En novembre dernier, Amnesty International alertait sur la dangerosité des contenus. Quels dangers présentent-ils pour la santé des adolescents ?
C'est très variable selon les personnalités des jeunes. Cela va de l'automutilation où ils se scarifient, mais certains sont poussés au suicide par ces contenus. Ils arrivent sur TikTok en étant déjà mal dans leur peau, et ces vidéos qui défilent sans arrêt "romancent" leur état de mal-être et le rendent légitime à leurs yeux.
C'est extrêmement dangereux. De plus, très peu de moyens sont mis en place pour les avertir des dangers liés au fait de regarder ces vidéos à longueur de journée. Ces contenus enferment les jeunes qui y sont exposés dans l’idée que ces pratiques sont anodines et bénéfiques alors qu'elles portent directement atteinte à leur santé.
Comment protéger le jeune public face à la multiplication de ces contenus ?
Il faut que les plateformes de réseaux sociaux continuent à travailler pour faire appliquer le principe de majorité numérique. En juillet 2023, une loi l'a fixée à 15 ans. Il faut également continuer à sensibiliser les parents face aux dangers qu'encourent leurs adolescents sur internet. Les aider à évoquer leurs ressentis sur ce qu'ils voient sur les réseaux sociaux.

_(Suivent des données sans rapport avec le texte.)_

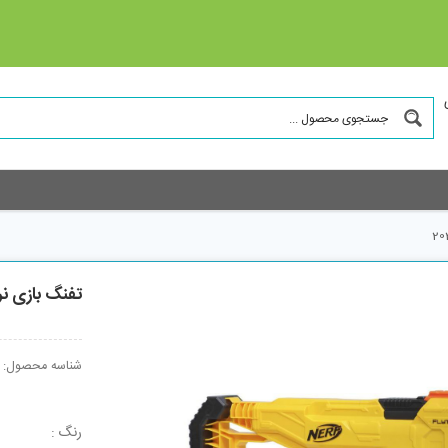
تفنگ بازی نرف مدل CS10
شناسه محصول:
رنگ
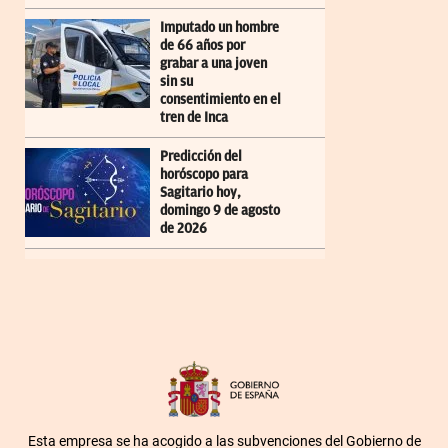
Imputado un hombre
de 66 años por
grabar a una joven
sin su
consentimiento en el
tren de Inca
Predicción del
horóscopo para
Sagitario hoy,
domingo 9 de agosto
de 2026
Esta empresa se ha acogido a las subvenciones del Gobierno de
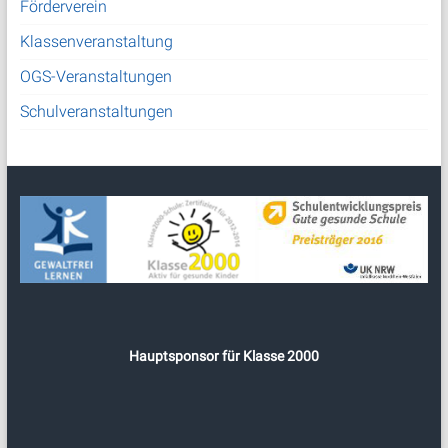
Förderverein
Klassenveranstaltung
OGS-Veranstaltungen
Schulveranstaltungen
Hauptsponsor für Klasse 2000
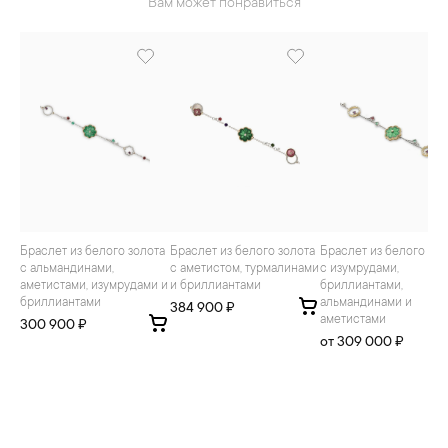
Вам может понравиться
Браслет из белого золота
Браслет из белого золота
Браслет из белого золота
с альмандинами,
с аметистом, турмалинами
с изумрудами,
аметистами, изумрудами и
и бриллиантами
бриллиантами,
бриллиантами
альмандинами и
384 900 ₽
аметистами
300 900 ₽
от 309 000 ₽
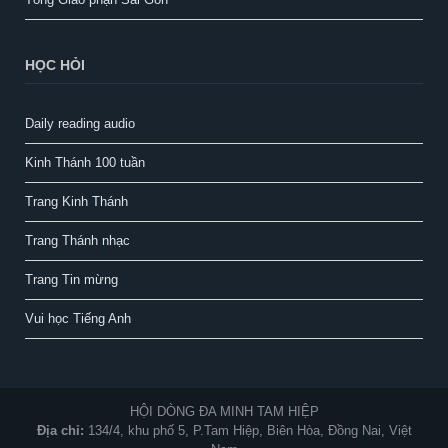
HỌC HỎI
Daily reading audio
Kinh Thánh 100 tuần
Trang Kinh Thánh
Trang Thánh nhạc
Trang Tin mừng
Vui học Tiếng Anh
HỘI DÒNG ĐA MINH TAM HIỆP
Địa chỉ:
134/4, khu phố 5, P.Tam Hiệp, Biên Hòa, Đồng Nai, Việt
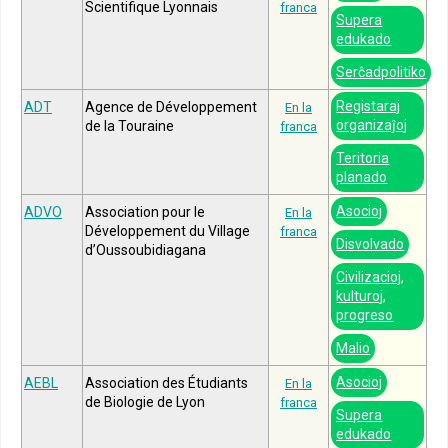
Scientifique Lyonnais
franca
Supera
edukado
Serĉadpolitiko
Registaraj
ADT
Agence de Développement
En la
organizaĵoj
de la Touraine
franca
Teritoria
planado
Asocioj
ADVO
Association pour le
En la
Développement du Village
franca
Disvolvado
d’Oussoubidiagana
Civilizacioj,
kulturoj,
progreso
Malio
Asocioj
AEBL
Association des Étudiants
En la
de Biologie de Lyon
franca
Supera
edukado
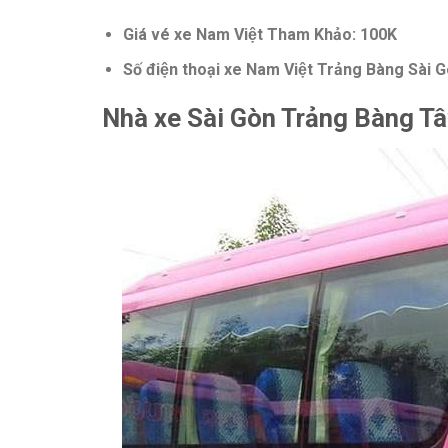
Giá vé xe Nam Việt Tham Khảo: 100K
Số điện thoại xe Nam Việt Trảng Bàng Sà
Nhà xe Sài Gòn Trảng Bàng T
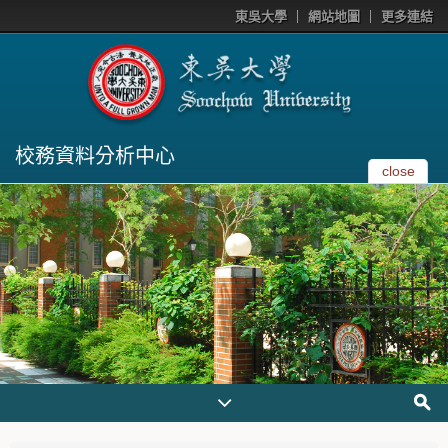
東吳大學
網站地圖
更多連結
校務資料分析中心
close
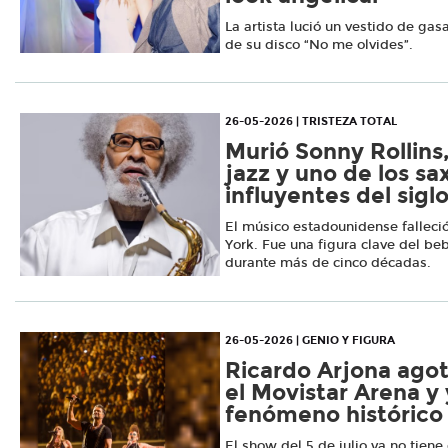
La artista lució un vestido de gas
de su disco “No me olvides”.
26-05-2026 | TRISTEZA TOTAL
Murió Sonny Rollins
jazz y uno de los s
influyentes del sigl
El músico estadounidense falleci
York. Fue una figura clave del beb
durante más de cinco décadas.
26-05-2026 | GENIO Y FIGURA
Ricardo Arjona agot
el Movistar Arena y 
fenómeno histórico
El show del 5 de julio ya no tien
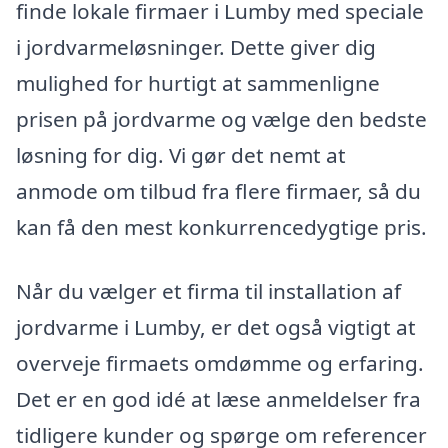
finde lokale firmaer i Lumby med speciale
i jordvarmeløsninger. Dette giver dig
mulighed for hurtigt at sammenligne
prisen på jordvarme og vælge den bedste
løsning for dig. Vi gør det nemt at
anmode om tilbud fra flere firmaer, så du
kan få den mest konkurrencedygtige pris.
Når du vælger et firma til installation af
jordvarme i Lumby, er det også vigtigt at
overveje firmaets omdømme og erfaring.
Det er en god idé at læse anmeldelser fra
tidligere kunder og spørge om referencer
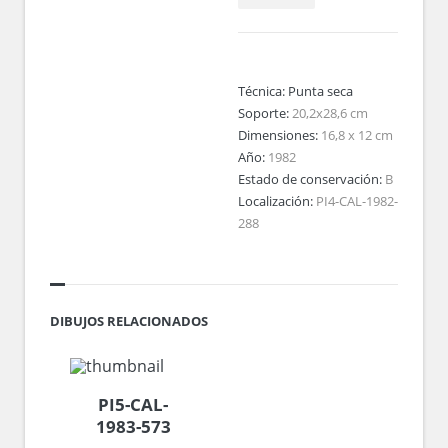
Técnica:
Punta seca
Soporte:
20,2x28,6 cm
Dimensiones:
16,8 x 12 cm
Año:
1982
Estado de conservación:
B
Localización:
PI4-CAL-1982-
288
DIBUJOS RELACIONADOS
PI5-CAL-
1983-573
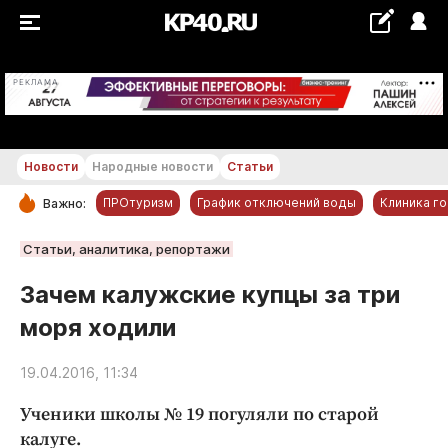
+24...+25 °С
РЕКЛАМА
Новости
Народные новости
Статьи
ПРОтуризм
График отключений воды
Клиника г
Важно:
РУБРИКИ
Статьи, аналитика, репортажи
Обнинск
Зачем калужские купцы за три
Новости компаний
моря ходили
Статьи
Народные новости
19.04.2016, 11:34
Авто и транспорт
Ученики школы № 19 погуляли по старой
Благоустройство
калуге.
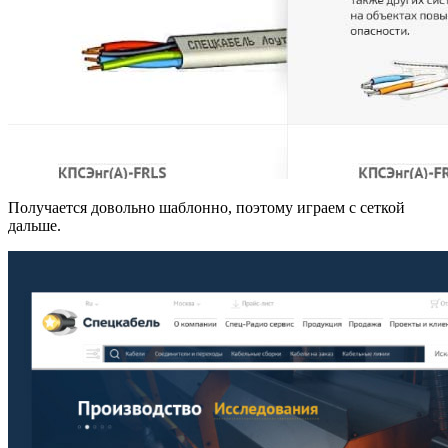
Получается довольно шаблонно, поэтому играем с сеткой
дальше.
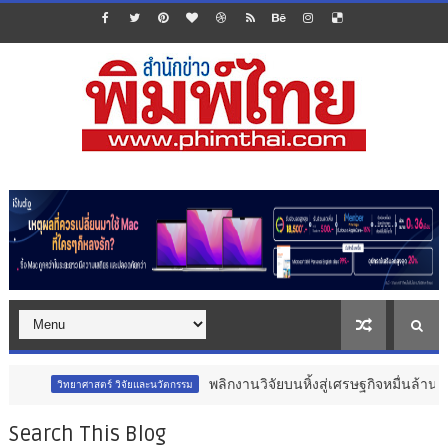
พลิกงานวิจัยบนหิ้งสู่เศรษฐกิจหมื่นล้าน : เจาะลึกมุมมอ
สตร์ วิจัยและนวัตกรรม
Search This Blog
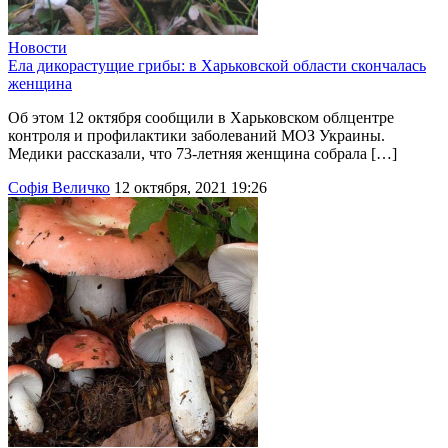
Новости
Ела дикорастущие грибы: в Харьковской области скончалась
женщина
Об этом 12 октября сообщили в Харьковском облцентре
контроля и профилактики заболеваний МОЗ Украины.
Медики рассказали, что 73-летняя женщина собрала […]
Софія Величко
12 октября, 2021 19:26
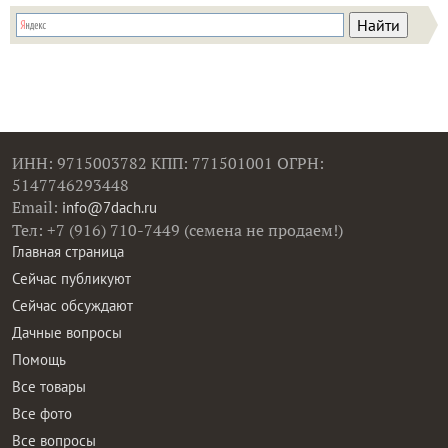
ИНН: 9715003782 КПП: 771501001 ОГРН:
5147746293448
Email:
info@7dach.ru
Тел: +7 (916) 710-7449 (семена не продаем!)
Главная страница
Сейчас публикуют
Сейчас обсуждают
Дачные вопросы
Помощь
Все товары
Все фото
Все вопросы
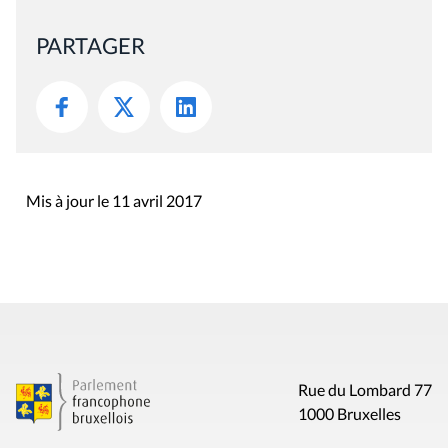
PARTAGER
Mis à jour le 11 avril 2017
Rue du Lombard 77
1000 Bruxelles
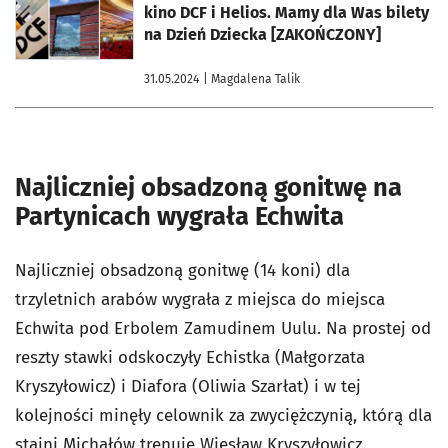
kino DCF i Helios. Mamy dla Was bilety
na Dzień Dziecka [ZAKOŃCZONY]
31.05.2024
| Magdalena Talik
Najliczniej obsadzoną gonitwę na
Partynicach wygrała Echwita
Najliczniej obsadzoną gonitwę (14 koni) dla
trzyletnich arabów wygrała z miejsca do miejsca
Echwita pod Erbolem Zamudinem Uulu. Na prostej od
reszty stawki odskoczyły Echistka (Małgorzata
Kryszyłowicz) i Diafora (Oliwia Szarłat) i w tej
kolejności minęły celownik za zwyciężczynią, którą dla
stajni Michałów trenuje Wiesław Kryszyłowicz.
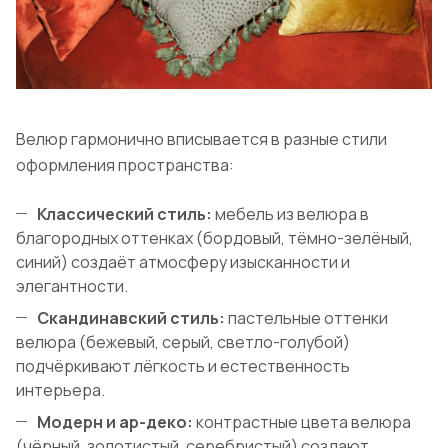
Велюр гармонично вписывается в разные стили
оформления пространства:
Классический стиль:
мебель из велюра в
благородных оттенках (бордовый, тёмно-зелёный,
синий) создаёт атмосферу изысканности и
элегантности.
Скандинавский стиль:
пастельные оттенки
велюра (бежевый, серый, светло-голубой)
подчёркивают лёгкость и естественность
интерьера.
Модерн и ар-деко:
контрастные цвета велюра
(чёрный, золотистый, серебристый) создают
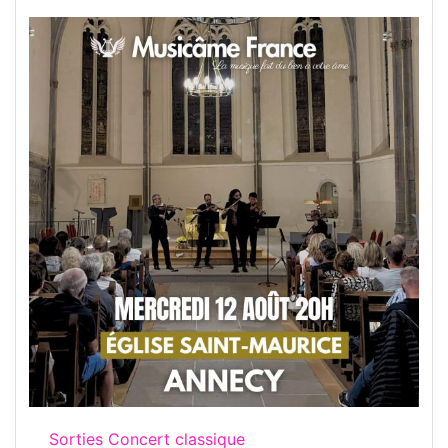
Sorties Concert classique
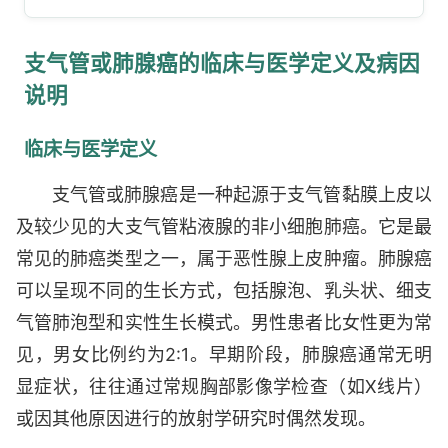
癌扩散至他处]
支气管或肺腺癌的临床与医学定义及病因
说明
临床与医学定义
支气管或肺腺癌是一种起源于支气管黏膜上皮以
及较少见的大支气管粘液腺的非小细胞肺癌。它是最
常见的肺癌类型之一，属于恶性腺上皮肿瘤。肺腺癌
可以呈现不同的生长方式，包括腺泡、乳头状、细支
气管肺泡型和实性生长模式。男性患者比女性更为常
见，男女比例约为2:1。早期阶段，肺腺癌通常无明
显症状，往往通过常规胸部影像学检查（如X线片）
或因其他原因进行的放射学研究时偶然发现。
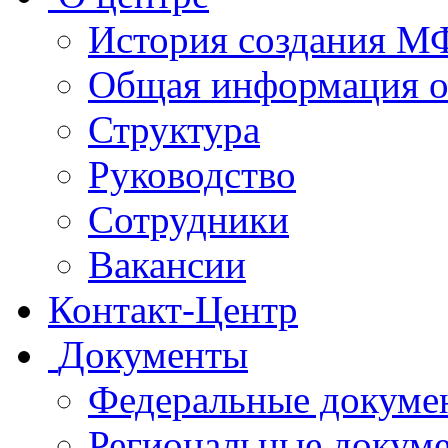
История создания 
Общая информация 
Структура
Руководство
Сотрудники
Вакансии
Контакт-Центр
Документы
Федеральные докуме
Региональные докум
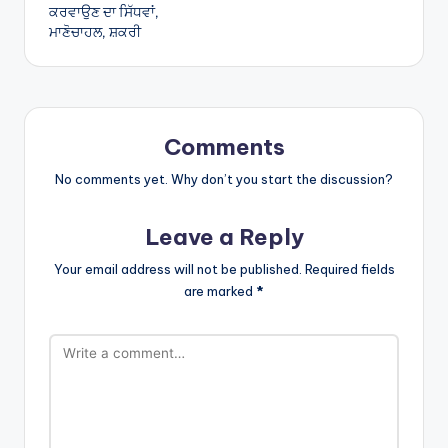
ਕਰਵਾਉਣ ਦਾ ਸਿੱਧਵਾਂ,
ਮਾਣੋਚਾਹਲ, ਸ਼ਕਰੀ
Comments
No comments yet. Why don’t you start the discussion?
Leave a Reply
Your email address will not be published.
Required fields
are marked
*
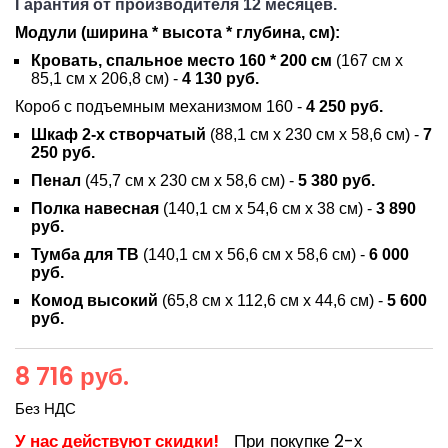
Гарантия от производителя 12 месяцев.
Модули (ширина * высота * глубина, см):
Кровать, спальное место 160 * 200 см
(
167 см х
85,1 см х 206,8 см) -
4 130 руб.
Короб с подъемным механизмом 160 -
4 250 руб.
Шкаф 2-х створчатый
(
88,1 см х 230 см х 58,6 см) -
7
250 руб.
Пенал
(
45,7 см х 230 см х 58,6 см)
-
5 380
руб.
Полка навесная
(
140,1 см х 54,6 см х 38 см) -
3 890
руб.
Тумба для ТВ
(
140,1 см х 56,6 см х 58,6 см) -
6 000
руб.
Комод высокий
(
65,8 см х 112,6 см х 44,6 см) -
5 600
руб.
8 716 руб.
Без НДС
У нас действуют скидки!
При покупке 2-х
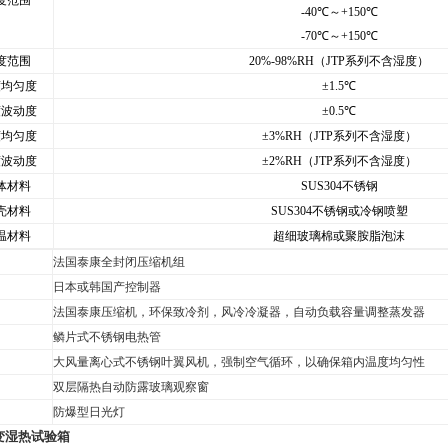
度范围
-40
℃
～
+150
℃
-70
℃
～
+150
℃
度范围
20%-98%RH
（
JTP
系列不含湿度）
度均匀度
±1.5
℃
度波动度
±0.5
℃
度均匀度
±3%RH
（
JTP
系列不含湿度）
度波动度
±2%RH
（
JTP
系列不含湿度）
体材料
SUS304
不锈钢
壳材料
SUS304
不锈钢或冷钢喷塑
温材料
超细玻璃棉或聚胺脂泡沫
法国泰康全封闭压缩机组
日本或韩国产控制器
法国泰康压缩机，环保致冷剂，风冷冷凝器，自动负载容量调整蒸发器
鳞片式不锈钢电热管
大风量离心式不锈钢叶翼风机，强制空气循环，以确保箱内温度均匀性
双层隔热自动防露玻璃观察窗
防爆型日光灯
变湿热试验箱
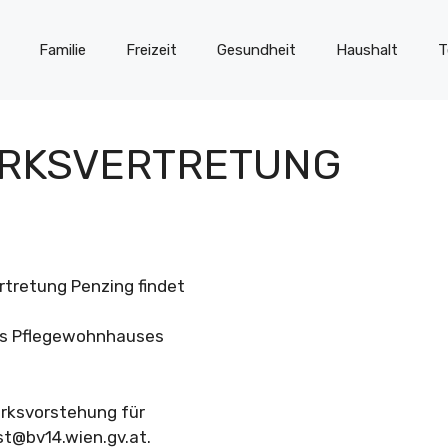
Familie
Freizeit
Gesundheit
Haushalt
T
IRKSVERTRETUNG
rtretung Penzing findet
des Pflegewohnhauses
irksvorstehung für
st@bv14.wien.gv.at
.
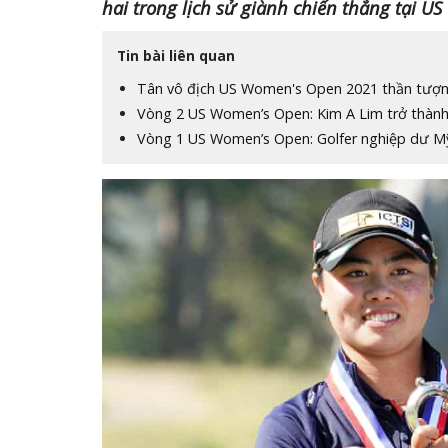
hai trong lịch sử giành chiến thắng tại U
Tin bài liên quan
Tân vô địch US Women's Open 2021 thần tượn
Vòng 2 US Women’s Open: Kim A Lim trở thành
Vòng 1 US Women’s Open: Golfer nghiệp dư Mỹ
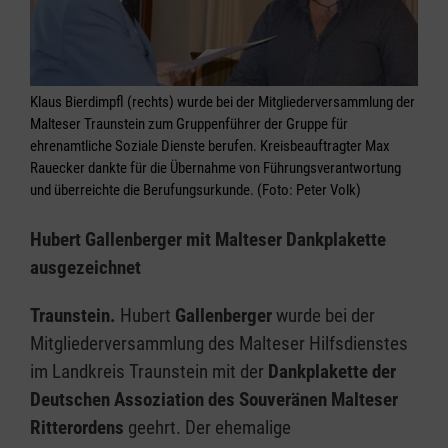
Klaus Bierdimpfl (rechts) wurde bei der Mitgliederversammlung der
Malteser Traunstein zum Gruppenführer der Gruppe für
ehrenamtliche Soziale Dienste berufen. Kreisbeauftragter Max
Rauecker dankte für die Übernahme von Führungsverantwortung
und überreichte die Berufungsurkunde. (Foto: Peter Volk)
Hubert Gallenberger mit Malteser Dankplakette
ausgezeichnet
Traunstein.
Hubert
Gallenberger
wurde bei der
Mitgliederversammlung des Malteser Hilfsdienstes
im Landkreis Traunstein mit der
Dankplakette der
Deutschen Assoziation des Souveränen Malteser
Ritterordens
geehrt. Der ehemalige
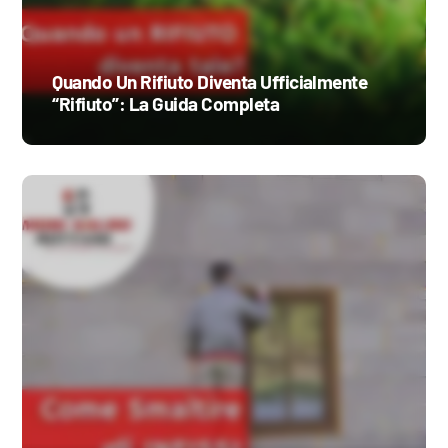
Quando Un Rifiuto Diventa Ufficialmente
“Rifiuto”: La Guida Completa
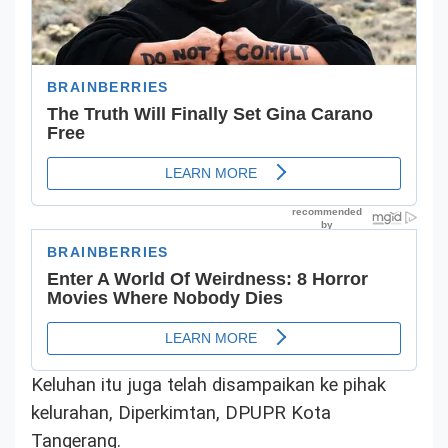
Keluhan itu juga telah disampaikan ke pihak
kelurahan, Diperkimtan, DPUPR Kota
Tangerang.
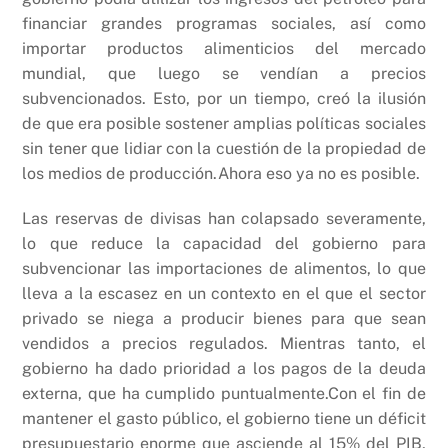
financiar grandes programas sociales, así como
importar productos alimenticios del mercado
mundial, que luego se vendían a precios
subvencionados. Esto, por un tiempo, creó la ilusión
de que era posible sostener amplias políticas sociales
sin tener que lidiar con la cuestión de la propiedad de
los medios de producción.Ahora eso ya no es posible.
Las reservas de divisas han colapsado severamente,
lo que reduce la capacidad del gobierno para
subvencionar las importaciones de alimentos, lo que
lleva a la escasez en un contexto en el que el sector
privado se niega a producir bienes para que sean
vendidos a precios regulados. Mientras tanto, el
gobierno ha dado prioridad a los pagos de la deuda
externa, que ha cumplido puntualmente.Con el fin de
mantener el gasto público, el gobierno tiene un déficit
presupuestario enorme que asciende al 15% del PIB,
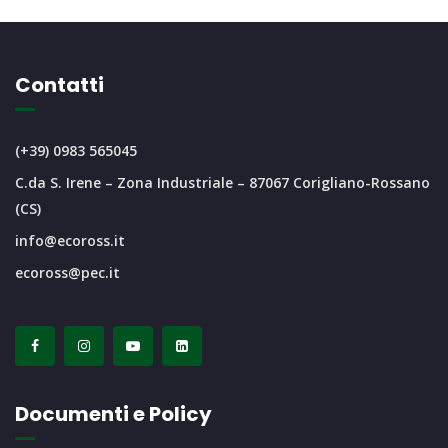
Contatti
(+39) 0983 565045
C.da S. Irene – Zona Industriale – 87067 Corigliano-Rossano
(CS)
info@ecoross.it
ecoross@pec.it
Documenti e Policy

Avant cet âge, le fait de naviguer seul sur TikTok ou d'autres réseaux sociaux peut amener les enfants et adolescents à voir des contenus inadaptés selon leur âge.
Qu'attendent les familles de ce recours ?
La justice française doit reconnaître la responsabilité de TikTok dans l'hébergement et la diffusion de vidéos qui peuvent mener à des comportements dangereux chez les adolescents. Cette application a une conception délibérément addictive et son algorithme ne parvient pas à modérer la diffusion de contenus faisant la promotion du suicide, de l'automutilation et des troubles alimentaires. Cela doit évoluer.
Le réseau doit répondre de ses actes et négligences. Cela doit passer par le fait de revoir les systèmes de modération et les algorithmes.
De son côté, TikTok indique n'avoir reçu "aucune notification relative à cette procédure judiciaire". Le réseau social assure supprimer " tout contenu évoquant un acte, ou tentative, de suicide, des idées suicidaires ou tout autre contenu qui pourrait inciter à commettre des actes de suicide ou d'automutilation."